Supplied passage:
=== Section Start ===
A Machine Learning-Based Approach for Automatic Coronary Sinus Vein Segmentation and Anatomy Reconstruction

Aleksandr Sinitca1, Mikhail Chmelevsky2, Chiara Arduino1, Stepan Zubarev1, Aleksandr Shirshin3, Arsenii Dokuchaev1, Margarita Budanova1, Svyatoslav Khamzin1, Anastasia Bazhutina1, Sergei Rud4, Werner Rainer1
1XSpline SpA, 2Division of Cardiology, Fondazione Cardiocentro Ticino, 3ITMO University, 4Federal Almazov National Medical Research Center


Abstract

Aims

This study was conducted as part of the CRT-DRIVE project aimed at improving the efficiency of cardiac resynchronization therapy (CRT). The study sought to develop an approach for reconstructing anatomy of coronary sinus veins using the proprietary cardiac computer tomography (CT) protocol. These cardiac structures are crucial for pre-procedural assessment and successful CRT but are often poorly visible. The goal of the study was to accurately identify these target structures and improve the efficiency of CRT.

Methods

The method used in this study is based on the CRT-DRIVE clinical study CT scan protocol, which is specifically designed to examine the heart anatomy and the cardiac venous system in patients with heart failure (HF) and a reduced LV ejection fraction (LV EF <50%). The reconstruction method relies on a combination of a state-of-the-art neural network (NN) for medical image segmentation called SWIN-UNET and the k-fold cross-validation ensemble. Our researchers collected a high-quality dataset, consisting of 101 cardiac CT studies. Each image was marked by radiologist and further independently validated by two cardiologists. To test the method, 30 cases were randomly selected, while the other 71 cases were used to train five neural networks during a 5-fold cross-validation procedure. The trained NNs were ensembled, and the final quality was estimated.

Results

The results of the study indicate that the basic NN achieved a quality of 0.74 in terms of the dice score during the 5-fold cross-validation procedure. The final quality of the ensemble estimated using the test subset was 0.76 in terms of the dice score.

Conclusion

The study achieved a satisfactory quality of CS anatomy reconstruction, and a high-quality dataset was collected. Furthermore, the study confirmed the efficiency of the proposed cardiac CT protocol for the reconstruction of CS veins in patients with chronic HF and reduced LV EF.
=== Section End ===
Structure-from-motion data
=== Section Start ===
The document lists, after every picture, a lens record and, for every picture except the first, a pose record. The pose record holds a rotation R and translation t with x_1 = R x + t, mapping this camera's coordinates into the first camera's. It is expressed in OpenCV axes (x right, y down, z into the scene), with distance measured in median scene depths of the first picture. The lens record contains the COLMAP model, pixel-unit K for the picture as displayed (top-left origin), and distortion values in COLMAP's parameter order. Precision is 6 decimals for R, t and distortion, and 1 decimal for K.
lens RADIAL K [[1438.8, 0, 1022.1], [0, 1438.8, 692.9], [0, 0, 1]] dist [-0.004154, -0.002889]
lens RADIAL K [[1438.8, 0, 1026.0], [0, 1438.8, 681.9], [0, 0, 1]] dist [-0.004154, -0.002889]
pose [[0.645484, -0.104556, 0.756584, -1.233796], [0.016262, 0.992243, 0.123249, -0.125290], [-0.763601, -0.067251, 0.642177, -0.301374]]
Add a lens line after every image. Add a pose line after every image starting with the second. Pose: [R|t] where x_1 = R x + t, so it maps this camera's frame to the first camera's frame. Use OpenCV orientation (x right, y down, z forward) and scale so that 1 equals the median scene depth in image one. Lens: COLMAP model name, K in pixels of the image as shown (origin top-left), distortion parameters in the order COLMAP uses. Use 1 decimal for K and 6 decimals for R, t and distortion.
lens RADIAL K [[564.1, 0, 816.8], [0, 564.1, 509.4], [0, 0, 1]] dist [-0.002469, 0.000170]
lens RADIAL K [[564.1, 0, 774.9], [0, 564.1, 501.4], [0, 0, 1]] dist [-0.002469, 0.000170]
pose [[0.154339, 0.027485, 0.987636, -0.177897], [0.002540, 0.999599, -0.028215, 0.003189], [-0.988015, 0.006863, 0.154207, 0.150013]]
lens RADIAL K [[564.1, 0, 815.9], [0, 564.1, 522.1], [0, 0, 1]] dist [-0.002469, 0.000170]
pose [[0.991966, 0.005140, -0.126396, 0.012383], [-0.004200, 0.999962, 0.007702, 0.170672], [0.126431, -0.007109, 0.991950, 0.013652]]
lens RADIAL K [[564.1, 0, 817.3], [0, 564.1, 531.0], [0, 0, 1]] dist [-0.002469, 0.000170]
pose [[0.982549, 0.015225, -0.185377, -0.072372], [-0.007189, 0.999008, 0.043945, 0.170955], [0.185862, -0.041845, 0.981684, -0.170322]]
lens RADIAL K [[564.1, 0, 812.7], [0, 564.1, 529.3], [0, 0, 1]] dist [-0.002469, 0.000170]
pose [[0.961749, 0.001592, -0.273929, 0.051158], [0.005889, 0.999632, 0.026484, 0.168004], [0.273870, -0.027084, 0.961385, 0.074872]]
=== Section End ===
Work item: According to the coronary sinus abstract, how many cardiac CT studies make up the dataset the researchers collected?

Response: 101